DEARBORN, Mich.—Ford Motor Co. has announced plans to phase out vehicles it sells in Europe that are powered by fossil fuels. By 2026, the company will offer only electric and plug-in hybrid models there, and by 2030 all of Ford’s passenger cars will run solely on batteries in Europe, the New York Times reports, and Ford isn’t the only automaker switching over.
Last week, U.K. automaker Jaguar Land Rover said its Jaguar luxury brand will be all-electric by 2025. The company expects all Jaguars and 60% of Land Rovers sold to be zero-emissions vehicles by 2030, the year the U.K. is slated to ban the sale of new internal combustion engine vehicles. Last month, General Motors said it plans to produce electric vehicles exclusively by 2035. Volkswagen says it will manufacture a million EVs in 2023 and 1.5 million in 2025.
Ford’s plan is part of a bid to generate steady profits in Europe, where the company has struggled for several years, and to meet increasingly strict European emissions standards. “We are going all in on electric vehicles,” said Stuart Rowley, president, Ford of Europe.

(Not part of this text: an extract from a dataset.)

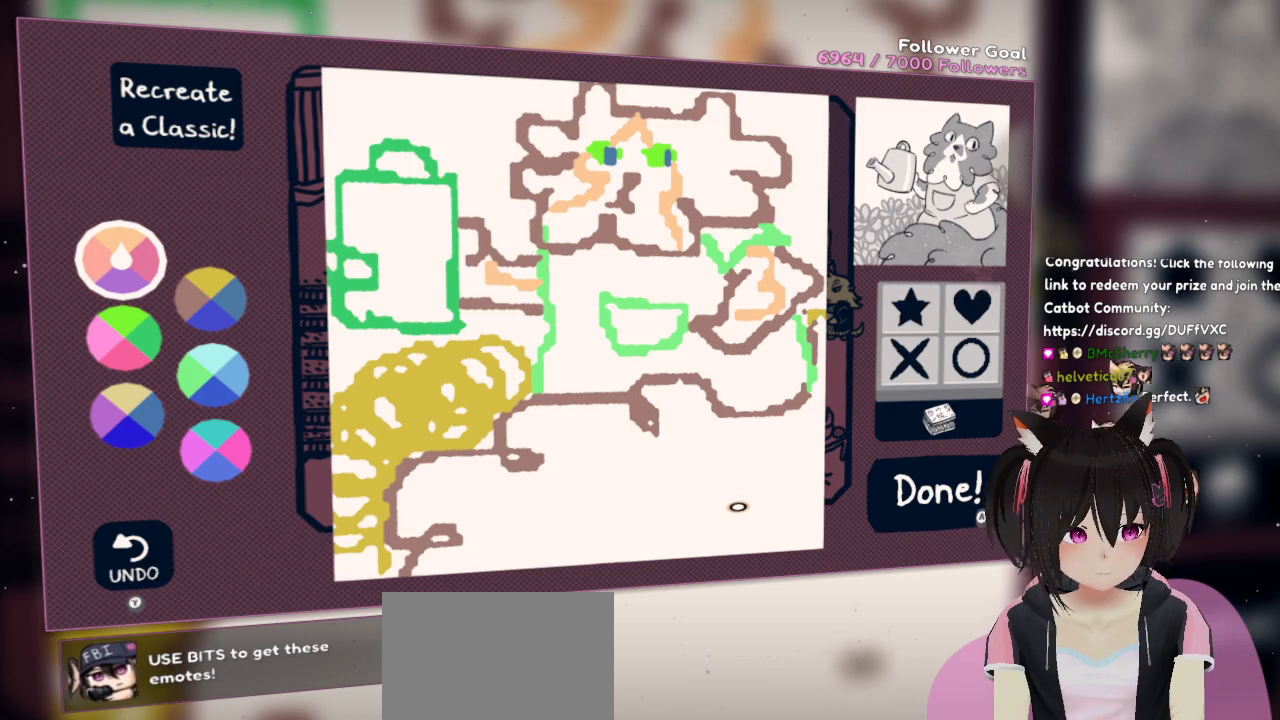
{"buttons": [], "left_stick": "center", "right_stick": "up-right", "events": [[300, "right_stick", "up-right"]]}
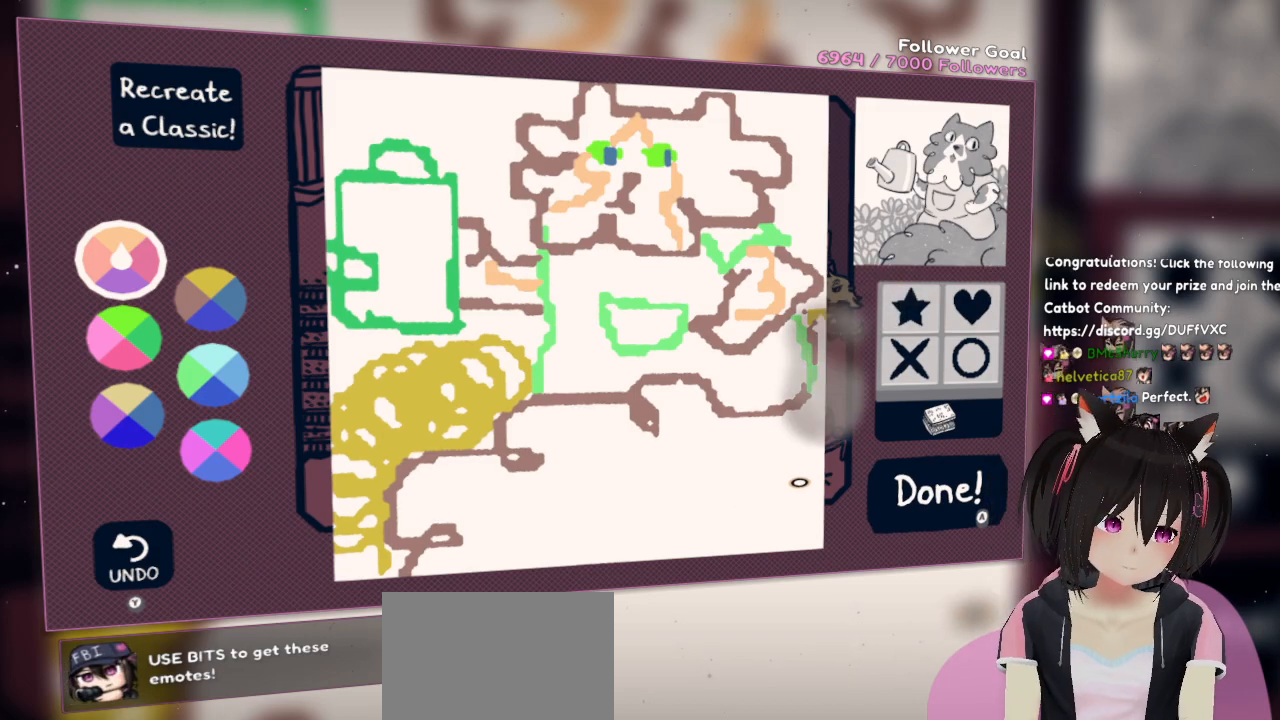
{"buttons": [], "left_stick": "center", "right_stick": "right", "events": [[167, "right_stick", "right"]]}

Automakers are moving more rapidly to produce EVs for the European market than they are for the U.S. Last year, the European Union began imposing penalties on car makers that don’t adhere to limits on carbon dioxide emissions, which influenced carmakers to speed up EV production efforts.
Ford is a relatively minor player in Europe, with 5% of the passenger car market, but it plans to spend $1 billion to overhaul its main European plant in Germany to produce EVs. The first new model is scheduled for production in 2023, Ford said, and will use electric vehicle technology developed by Volkswagen.
Ford is selling its battery-powered Mustang Mach-E in Europe, and the company’s delivery vans and commercial vehicles made for Europe will be electric or plug-in hybrids by 2024. By 2030, two-thirds of the commercial vehicles Ford sells in Europe will be battery powered.
All of these predictions about the future of EVs means automakers will need a lot of batteries, according to the New York Times. Already, demand for this indispensable component outstrips supply, and established companies and start-ups are racing to create the technology and factories needed to churn out batteries and get millions of EVs on the road.
Wood Mackenzie, an energy research and consulting firm, estimates that EVs will make up 18% of all new car sales by 2030, which would increase the demand for batteries by about eight times what current factories can produce. And some analysts expect EV sales to grow much faster.
Today, battery manufacturing is dominated by companies like Tesla, Panasonic, LG Chem, BYD China and SK Innovation—nearly all of them based in China, Japan or South Korea. But new players are getting into the game.
QuantumScape, a Silicon Valley start-up whose investors include Volkswagen and Bill Gates, is working on a technology that could make batteries cheaper and quicker to recharge. While it has had no substantial sales, stock market investors are valuing the company higher than the French car maker Renault.
China and the EU are injecting government funds into battery technology. The EU is subsidizing battery production to avoid becoming dependent on Asian suppliers and to preserve auto industry jobs. The United States is also expected to promote the industry under President Biden’s focus on climate change and his support of EVs. Several battery factories are in the planning or construction phase in the United States, including a GM factory being built in Ohio. But analysts say federal incentives for electric car and battery production will be crucial to creating a thriving U.S. industry.
The first priority for the industry is to make batteries cheaper. Today, batteries for a midsize electric car cost about $15,000, or roughly double the price they need to be for electric cars to achieve mass acceptance, industry watchers say. Long term, the industry holy grail is solid state batteries, which would be less heavy, more stable, less prone to overheating and allow for faster charging. Most people in the industry don’t expect solid state batteries to be widely available until around 2030.
Mass producing batteries is “the hardest thing in the world,” said Elon Musk, CEO, Tesla. “Prototypes are easy. Scaling production is very hard.”